__PROBLEM REQUIREMENTS__:
Pick up the description of the book on working-class activism in Gilded Age Arkansas, given below ahead of the records, and continue it from its final sentence.

__SELECTED EXCERPT__:
○ ○ ○ ○ ○ ○ ○

Arkansas’s Gilded Age
ISBN: 9780826274182
Platform/Publisher: Project MUSE / University of Missouri Press
Digital rights: Users: Unlimited; Printing: Chapters; Download: Chapters
Subjects: Working class; Protest movements; Populism; Labor movement;

This book is the first devoted entirely to an examination of working-class activism, broadly defined as that of farmers' organizations, labor unions, and (often biracial) political movements, in Arkansas during the Gilded Age. On one level, Hild argues for the significance of this activism in its own time: had the Arkansas Democratic Party not resorted to undemocratic, unscrupulous, and violent means of repression, the Arkansas Union Labor Party would have taken control of the state government in the election of 1888. He also argues that the significance of these movements lasted beyond their own time, their influence extending into the biracial Southern Tenant Farmers' Union of the 1930s, the civil rights movement of the 1950s and 1960s, and even today's Farmers' Union and the United Mine Workers of America.

○ ○ ○ ○ ○ ○ ○

(Data drawn from a collection)
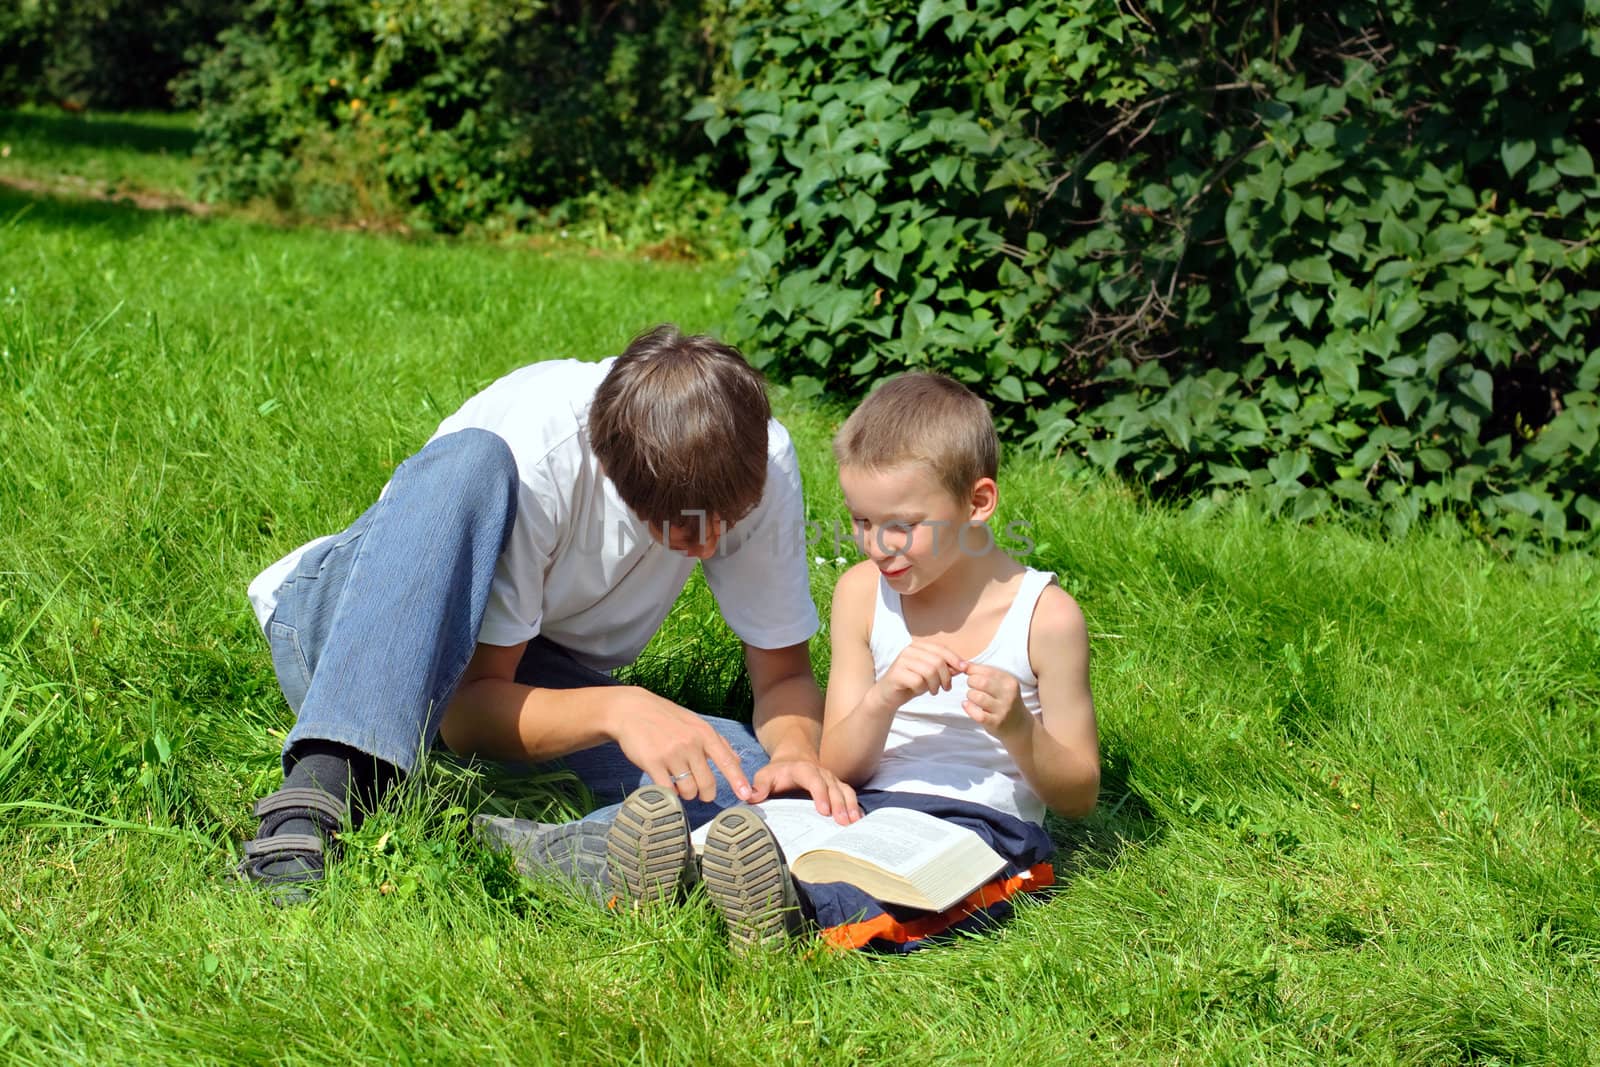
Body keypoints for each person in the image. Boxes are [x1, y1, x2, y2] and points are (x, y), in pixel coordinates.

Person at [237, 325, 857, 896]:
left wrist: (797, 754)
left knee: (748, 775)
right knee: (470, 459)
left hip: (518, 671)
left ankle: (544, 851)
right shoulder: (541, 446)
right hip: (363, 629)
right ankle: (318, 793)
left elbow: (782, 677)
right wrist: (620, 706)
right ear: (615, 474)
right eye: (682, 529)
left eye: (731, 521)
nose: (712, 545)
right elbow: (466, 715)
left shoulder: (761, 459)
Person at [595, 371, 1101, 952]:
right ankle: (675, 874)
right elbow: (838, 763)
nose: (876, 545)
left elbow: (1078, 796)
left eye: (903, 527)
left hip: (984, 828)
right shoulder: (862, 595)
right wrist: (884, 699)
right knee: (767, 834)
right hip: (864, 809)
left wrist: (1016, 727)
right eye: (862, 522)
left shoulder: (1045, 618)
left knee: (900, 892)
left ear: (978, 503)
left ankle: (782, 912)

○ ○ ○ ○ ○ ○ ○

__ANSWER FOR THE TASK__:
The story of farmer and labor protest in Arkansas during the late nineteenth century offers lessons relevant to contemporary
working-class Americans in what some observers have called the "new Gilded Age."


Matthew Hild teaches U.S. history and the history of technology and science at the Georgia Institute of Technology in Atlanta. He also teaches U.S. and Georgia history at the University of West Georgia in Carrollton and is the author of Greenbackers, Knights of Labor, and Populists: Farmer-Labor Insurgency in the Late-Nineteenth-Century South . He lives in Atlanta, Georgia.